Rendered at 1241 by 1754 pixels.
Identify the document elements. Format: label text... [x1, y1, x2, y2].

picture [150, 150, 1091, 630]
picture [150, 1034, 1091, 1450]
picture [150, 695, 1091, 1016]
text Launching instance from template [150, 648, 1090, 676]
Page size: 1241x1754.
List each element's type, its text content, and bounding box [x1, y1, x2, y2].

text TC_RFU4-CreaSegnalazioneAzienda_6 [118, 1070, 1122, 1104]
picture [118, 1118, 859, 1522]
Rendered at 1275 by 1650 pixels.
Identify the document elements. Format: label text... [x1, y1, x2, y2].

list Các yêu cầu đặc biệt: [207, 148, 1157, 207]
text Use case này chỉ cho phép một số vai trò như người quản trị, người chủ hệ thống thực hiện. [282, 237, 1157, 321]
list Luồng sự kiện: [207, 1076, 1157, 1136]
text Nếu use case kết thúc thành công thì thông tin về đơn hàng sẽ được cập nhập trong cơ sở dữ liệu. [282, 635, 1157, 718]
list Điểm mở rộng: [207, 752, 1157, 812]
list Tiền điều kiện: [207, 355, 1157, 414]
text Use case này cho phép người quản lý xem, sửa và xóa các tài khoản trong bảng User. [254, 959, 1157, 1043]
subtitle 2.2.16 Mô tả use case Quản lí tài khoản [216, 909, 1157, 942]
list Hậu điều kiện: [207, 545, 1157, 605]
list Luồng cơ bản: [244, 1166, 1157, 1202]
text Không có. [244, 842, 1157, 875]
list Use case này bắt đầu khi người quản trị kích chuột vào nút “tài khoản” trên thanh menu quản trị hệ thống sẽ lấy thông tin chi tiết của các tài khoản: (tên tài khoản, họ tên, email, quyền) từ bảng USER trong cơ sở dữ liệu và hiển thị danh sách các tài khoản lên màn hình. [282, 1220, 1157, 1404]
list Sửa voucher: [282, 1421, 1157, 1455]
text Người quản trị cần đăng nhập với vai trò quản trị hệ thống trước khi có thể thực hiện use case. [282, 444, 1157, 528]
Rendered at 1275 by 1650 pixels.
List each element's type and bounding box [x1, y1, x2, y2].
══════════
- _Task brief_
Every line of the material above should be repeated exactly.

- _Answer to the exercise_
Rendered at 1241 by 1754 pixels.
Identify the document elements. Format: label text... [x1, y1, x2, y2].

picture [150, 150, 1091, 630]
picture [150, 1034, 1091, 1450]
picture [150, 695, 1091, 1016]
text Launching instance from template [150, 648, 1090, 676]
Page size: 1241x1754.
List each element's type, its text content, and bounding box [x1, y1, x2, y2].

text TC_RFU4-CreaSegnalazioneAzienda_6 [118, 1070, 1122, 1104]
picture [118, 1118, 859, 1522]
Rendered at 1275 by 1650 pixels.
Identify the document elements. Format: label text... [x1, y1, x2, y2].

list Các yêu cầu đặc biệt: [207, 148, 1157, 207]
text Use case này chỉ cho phép một số vai trò như người quản trị, người chủ hệ thống thực hiện. [282, 237, 1157, 321]
list Luồng sự kiện: [207, 1076, 1157, 1136]
text Nếu use case kết thúc thành công thì thông tin về đơn hàng sẽ được cập nhập trong cơ sở dữ liệu. [282, 635, 1157, 718]
list Điểm mở rộng: [207, 752, 1157, 812]
list Tiền điều kiện: [207, 355, 1157, 414]
text Use case này cho phép người quản lý xem, sửa và xóa các tài khoản trong bảng User. [254, 959, 1157, 1043]
subtitle 2.2.16 Mô tả use case Quản lí tài khoản [216, 909, 1157, 942]
list Hậu điều kiện: [207, 545, 1157, 605]
list Luồng cơ bản: [244, 1166, 1157, 1202]
text Không có. [244, 842, 1157, 875]
list Use case này bắt đầu khi người quản trị kích chuột vào nút “tài khoản” trên thanh menu quản trị hệ thống sẽ lấy thông tin chi tiết của các tài khoản: (tên tài khoản, họ tên, email, quyền) từ bảng USER trong cơ sở dữ liệu và hiển thị danh sách các tài khoản lên màn hình. [282, 1220, 1157, 1404]
list Sửa voucher: [282, 1421, 1157, 1455]
text Người quản trị cần đăng nhập với vai trò quản trị hệ thống trước khi có thể thực hiện use case. [282, 444, 1157, 528]
Rendered at 1275 by 1650 pixels.
List each element's type and bounding box [x1, y1, x2, y2].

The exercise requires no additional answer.